**Materials provided**

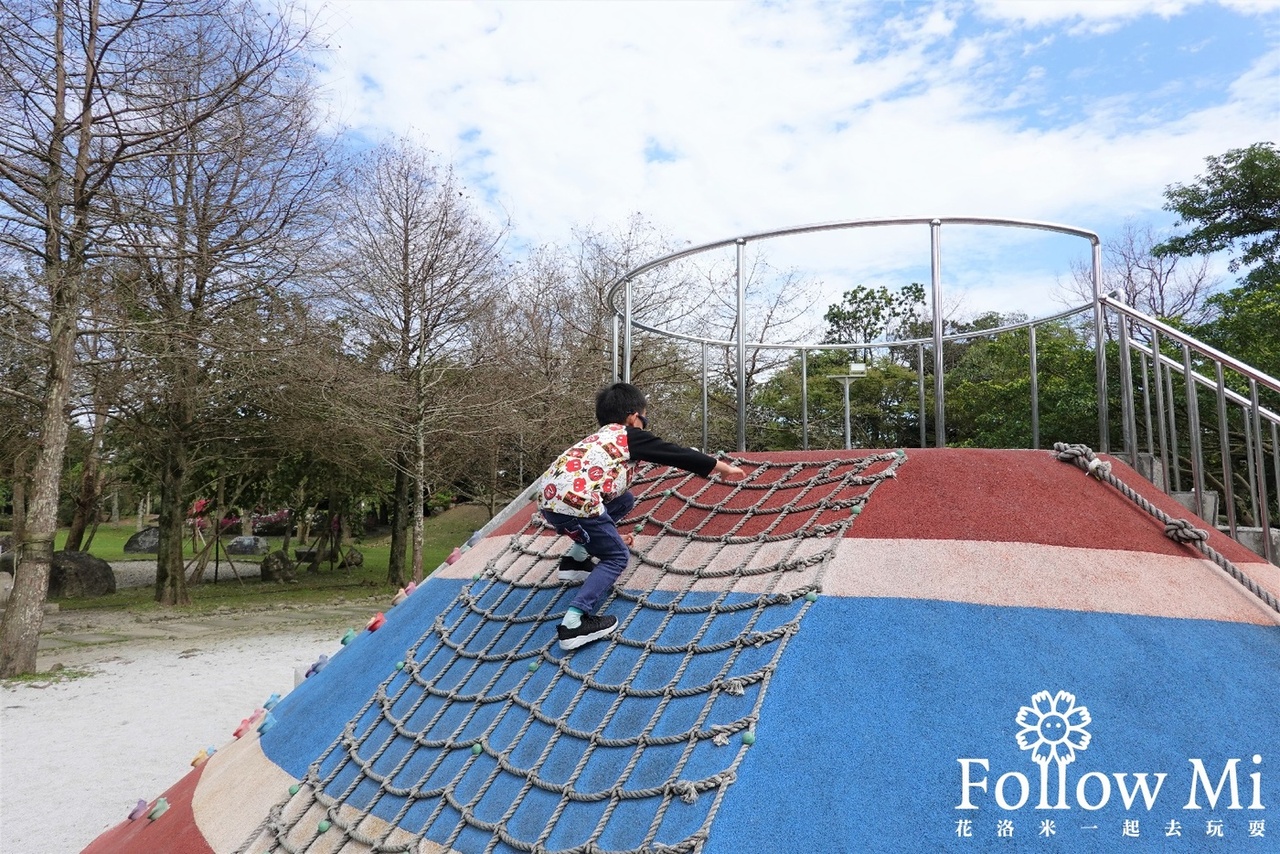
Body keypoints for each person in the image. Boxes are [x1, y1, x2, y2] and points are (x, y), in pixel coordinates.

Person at [537, 382, 745, 650]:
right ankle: (574, 623)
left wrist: (611, 533)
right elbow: (674, 453)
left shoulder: (595, 439)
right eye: (644, 419)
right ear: (634, 417)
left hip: (551, 503)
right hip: (580, 505)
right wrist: (721, 467)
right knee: (616, 557)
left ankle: (575, 560)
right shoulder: (627, 435)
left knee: (625, 500)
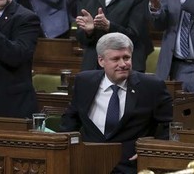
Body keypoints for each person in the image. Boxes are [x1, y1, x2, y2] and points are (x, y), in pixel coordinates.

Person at [60, 32, 173, 174]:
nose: (123, 64)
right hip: (88, 163)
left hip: (132, 166)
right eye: (116, 59)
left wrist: (152, 150)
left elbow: (170, 125)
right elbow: (71, 119)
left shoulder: (151, 86)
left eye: (126, 58)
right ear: (101, 61)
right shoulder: (84, 81)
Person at [75, 0, 153, 72]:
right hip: (94, 66)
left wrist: (109, 26)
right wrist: (89, 31)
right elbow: (81, 38)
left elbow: (135, 36)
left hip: (126, 66)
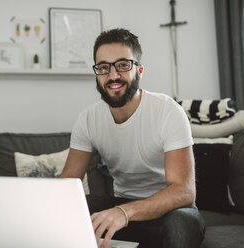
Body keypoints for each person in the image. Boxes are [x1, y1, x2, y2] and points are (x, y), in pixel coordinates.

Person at [60, 28, 205, 248]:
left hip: (170, 210)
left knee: (180, 227)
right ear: (97, 73)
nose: (113, 75)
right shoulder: (88, 119)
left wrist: (124, 213)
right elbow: (68, 185)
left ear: (140, 70)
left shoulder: (168, 112)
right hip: (122, 205)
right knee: (73, 208)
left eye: (123, 65)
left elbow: (184, 192)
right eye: (104, 67)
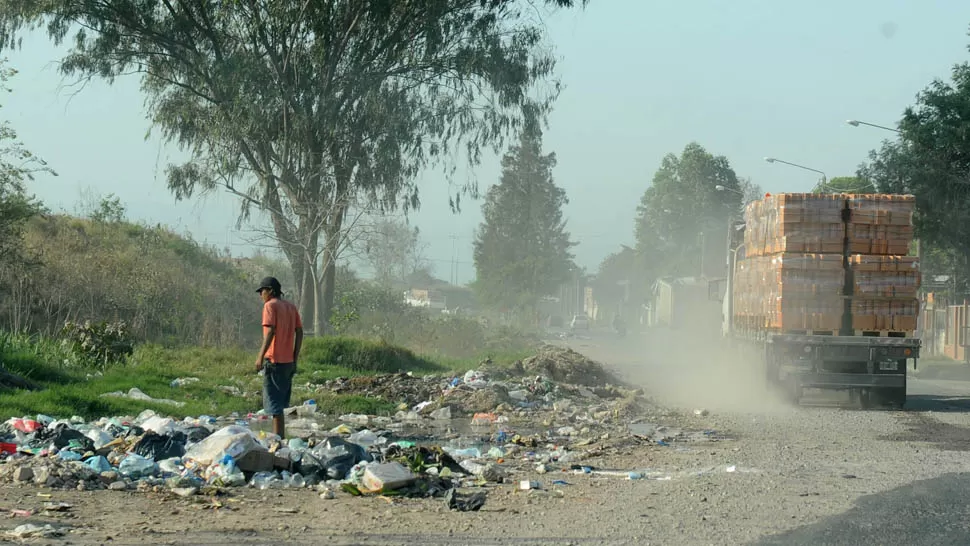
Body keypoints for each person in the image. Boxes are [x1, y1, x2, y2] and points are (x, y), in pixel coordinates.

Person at [254, 276, 303, 438]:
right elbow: (300, 332)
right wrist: (295, 357)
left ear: (270, 291)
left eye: (262, 291)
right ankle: (279, 439)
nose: (261, 295)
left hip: (274, 361)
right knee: (279, 406)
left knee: (274, 406)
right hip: (288, 362)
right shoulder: (290, 307)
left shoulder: (270, 306)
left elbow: (270, 332)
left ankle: (277, 440)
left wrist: (260, 357)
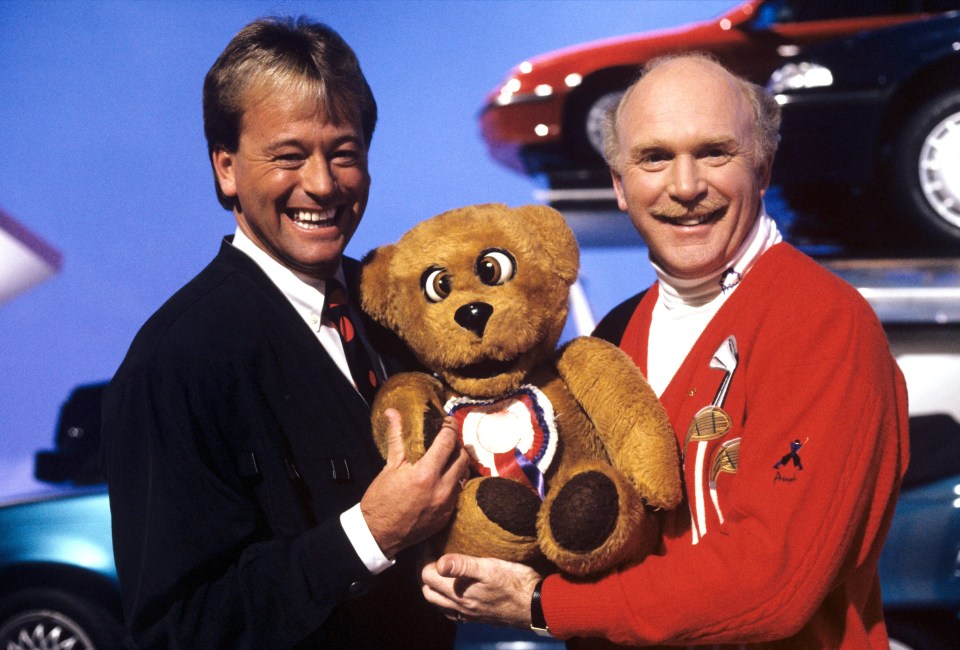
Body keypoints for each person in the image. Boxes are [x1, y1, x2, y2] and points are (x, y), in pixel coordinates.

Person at [421, 53, 909, 648]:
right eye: (655, 158)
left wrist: (544, 604)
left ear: (762, 167)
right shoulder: (611, 339)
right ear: (621, 186)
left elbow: (768, 587)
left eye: (714, 152)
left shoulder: (822, 323)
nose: (685, 187)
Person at [100, 17, 469, 649]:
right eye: (289, 156)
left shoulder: (402, 311)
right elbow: (176, 631)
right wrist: (369, 535)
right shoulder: (174, 361)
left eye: (344, 152)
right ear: (226, 169)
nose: (323, 184)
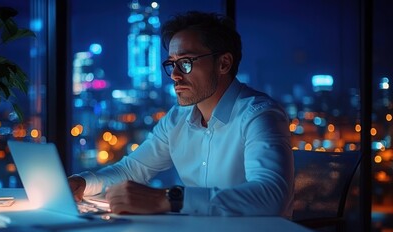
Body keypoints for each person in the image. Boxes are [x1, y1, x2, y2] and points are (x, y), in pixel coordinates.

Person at [68, 11, 294, 217]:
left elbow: (271, 196)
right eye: (171, 64)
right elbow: (132, 170)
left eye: (186, 62)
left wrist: (168, 198)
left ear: (224, 63)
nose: (174, 75)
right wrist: (83, 183)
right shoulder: (177, 119)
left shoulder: (259, 115)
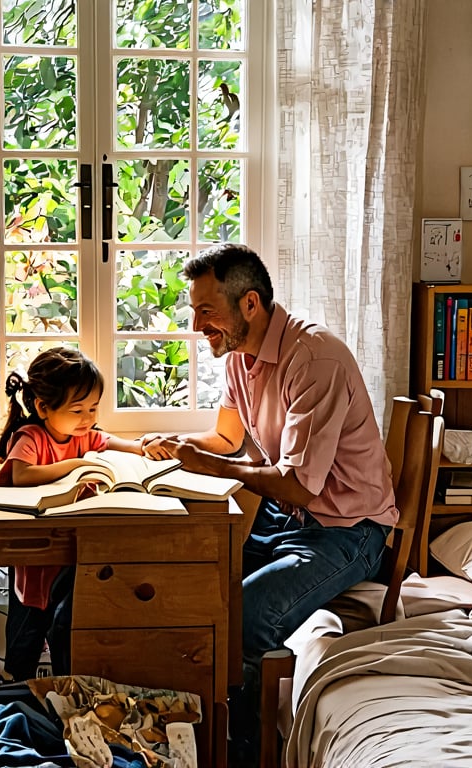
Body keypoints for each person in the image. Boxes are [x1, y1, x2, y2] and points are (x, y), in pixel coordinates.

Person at [141, 244, 397, 765]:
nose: (197, 325)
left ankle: (246, 754)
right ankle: (190, 738)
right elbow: (226, 438)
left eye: (206, 312)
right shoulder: (239, 357)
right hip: (293, 517)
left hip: (348, 529)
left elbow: (299, 484)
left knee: (248, 616)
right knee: (197, 587)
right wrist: (176, 445)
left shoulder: (314, 358)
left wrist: (212, 466)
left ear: (249, 304)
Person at [0, 347, 143, 681]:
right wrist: (78, 465)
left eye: (93, 408)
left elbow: (118, 443)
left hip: (71, 555)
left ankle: (67, 697)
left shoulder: (86, 436)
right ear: (43, 407)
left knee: (66, 628)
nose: (88, 418)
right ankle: (13, 696)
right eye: (78, 410)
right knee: (25, 637)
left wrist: (146, 447)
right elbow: (21, 474)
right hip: (34, 558)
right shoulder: (31, 436)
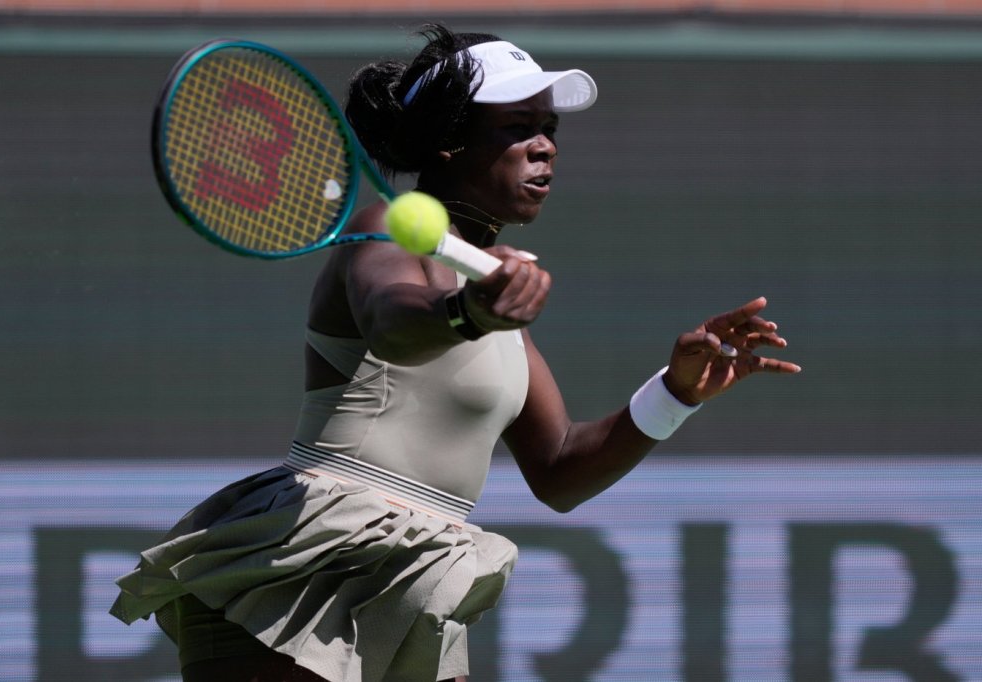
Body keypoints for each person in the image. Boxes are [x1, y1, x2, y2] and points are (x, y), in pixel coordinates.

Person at [110, 23, 801, 682]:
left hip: (420, 575)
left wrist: (676, 392)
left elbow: (560, 470)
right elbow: (394, 322)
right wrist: (468, 313)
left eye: (549, 128)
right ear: (447, 143)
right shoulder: (384, 231)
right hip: (306, 562)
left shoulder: (498, 306)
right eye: (517, 127)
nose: (544, 147)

**What to work on**
Reproduce the data verbatim. Do not carry any picture into the copy.

**Exercise result**
Body keypoints for each person in the image. Boxes are [x1, y1, x2, y2] and points are (x, y), in pixel coordinates.

Person at [537, 382, 745, 650]:
right ankle: (574, 623)
left wrist: (611, 533)
right elbow: (674, 453)
left shoulder: (595, 439)
right eye: (644, 419)
right ear: (634, 417)
left hip: (551, 503)
right hip: (580, 505)
right wrist: (721, 467)
right knee: (616, 557)
left ankle: (575, 560)
right shoulder: (627, 435)
left knee: (625, 500)
Body keypoints for each person in the image. Boxes are [x1, y1, x2, y2] and points are (x, y), in pixel coordinates.

Person at [60, 32, 173, 174]:
nose: (123, 64)
right hip: (88, 163)
left hip: (132, 166)
right eye: (116, 59)
left wrist: (152, 150)
left elbow: (170, 125)
right elbow: (71, 119)
left shoulder: (151, 86)
left eye: (126, 58)
right ear: (101, 61)
right shoulder: (84, 81)
Person at [75, 0, 153, 72]:
right hip: (94, 66)
left wrist: (109, 26)
right wrist: (89, 31)
right elbow: (81, 38)
left elbow: (135, 36)
left hip: (126, 66)
Body keypoints for each person in the image. Boxes are [x1, y1, x2, y2] and points are (x, y), in pixel coordinates.

Person at [60, 28, 205, 248]:
left hip: (170, 210)
left knee: (180, 227)
right ear: (97, 73)
nose: (113, 75)
right shoulder: (88, 119)
left wrist: (124, 213)
right elbow: (68, 185)
left ear: (140, 70)
left shoulder: (168, 112)
right hip: (122, 205)
right knee: (73, 208)
left eye: (123, 65)
left elbow: (184, 192)
right eye: (104, 67)
Body keypoints for each person in the image. Boxes are [x1, y1, x2, y2] and points are (x, y), in pixel coordinates.

Person at [254, 276, 303, 438]:
right elbow: (300, 332)
right wrist: (295, 357)
left ear: (270, 291)
left eye: (262, 291)
right ankle: (279, 439)
nose: (261, 295)
left hip: (274, 361)
right knee: (279, 406)
left knee: (274, 406)
right hip: (288, 362)
right shoulder: (290, 307)
left shoulder: (270, 306)
left elbow: (270, 332)
left ankle: (277, 440)
left wrist: (260, 357)
Body keypoints for each person in the image. Boxes are [x1, y1, x2, y2] and points are (x, y), in pixel coordinates.

Person at [421, 53, 909, 648]:
right eye: (655, 158)
left wrist: (544, 604)
left ear: (762, 167)
right shoulder: (611, 339)
right ear: (621, 186)
left elbow: (768, 587)
left eye: (714, 152)
left shoulder: (822, 323)
nose: (685, 187)
Person at [100, 17, 469, 649]:
right eye: (289, 156)
left shoulder: (402, 311)
right elbow: (176, 631)
right wrist: (369, 535)
right shoulder: (174, 361)
left eye: (344, 152)
right ear: (226, 169)
nose: (323, 184)
Body keypoints for each person in the image. Boxes are [x1, y1, x2, y2] and points are (x, y), in pixel coordinates.

Person at [68, 11, 294, 217]:
left elbow: (271, 196)
right eye: (171, 64)
right elbow: (132, 170)
left eye: (186, 62)
left wrist: (168, 198)
left ear: (224, 63)
nose: (174, 75)
right wrist: (83, 183)
right shoulder: (177, 119)
left shoulder: (259, 115)
Body keypoints for each person in the image. Boxes are [x1, y1, x2, y2] and points are (x, y), in pixel coordinates.

Person at [141, 244, 397, 765]:
nose: (197, 325)
left ankle: (246, 754)
right ankle: (190, 738)
right elbow: (226, 438)
left eye: (206, 312)
right shoulder: (239, 357)
right hip: (293, 517)
left hip: (348, 529)
left elbow: (299, 484)
left knee: (248, 616)
right knee: (197, 587)
right wrist: (176, 445)
left shoulder: (314, 358)
left wrist: (212, 466)
left ear: (249, 304)
Person at [0, 347, 143, 681]:
right wrist: (78, 465)
left eye: (93, 408)
left elbow: (118, 443)
left hip: (71, 555)
left ankle: (67, 697)
left shoulder: (86, 436)
right ear: (43, 407)
left knee: (66, 628)
nose: (88, 418)
right ankle: (13, 696)
right eye: (78, 410)
right knee: (25, 637)
left wrist: (146, 447)
right elbow: (21, 474)
right hip: (34, 558)
right shoulder: (31, 436)
Body keypoints for each person in the image. Boxes are [x1, y1, x2, y2] and points are (x, y), in pixel coordinates.

Person at [110, 23, 801, 682]:
left hip: (420, 575)
left wrist: (676, 392)
left elbow: (560, 470)
right elbow: (394, 322)
right wrist: (468, 313)
left eye: (549, 128)
right ear: (447, 143)
right shoulder: (384, 231)
right hip: (306, 562)
left shoulder: (498, 306)
right eye: (517, 127)
nose: (544, 147)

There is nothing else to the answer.